━━━ MATERIAL FOR THIS EXERCISE
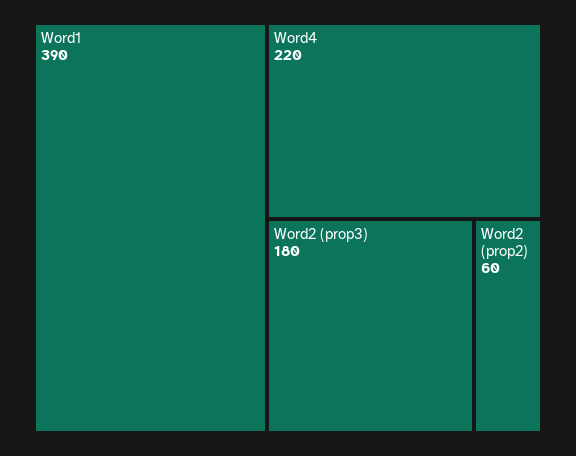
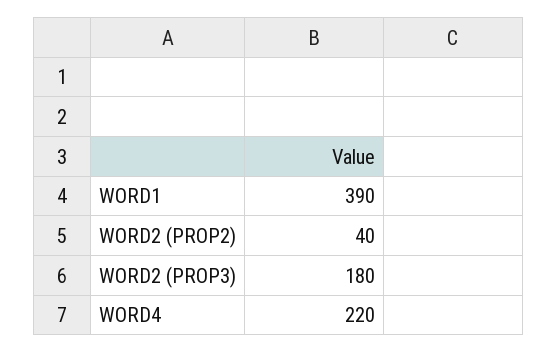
  {
    "Word1": 390,
    "Word4": 220,
    "Word2 (prop3)": 180,
-   "Word2 (prop2)": 60
+   "Word2 (prop2)": 40
  }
━━━━━━
PROBLEM DETAILS: Pictures are to be left out; the records above must be repeated word for word.

RESPONSE TO THIS EXERCISE:
  {
    "Word1": 390,
    "Word4": 220,
    "Word2 (prop3)": 180,
-   "Word2 (prop2)": 60
+   "Word2 (prop2)": 40
  }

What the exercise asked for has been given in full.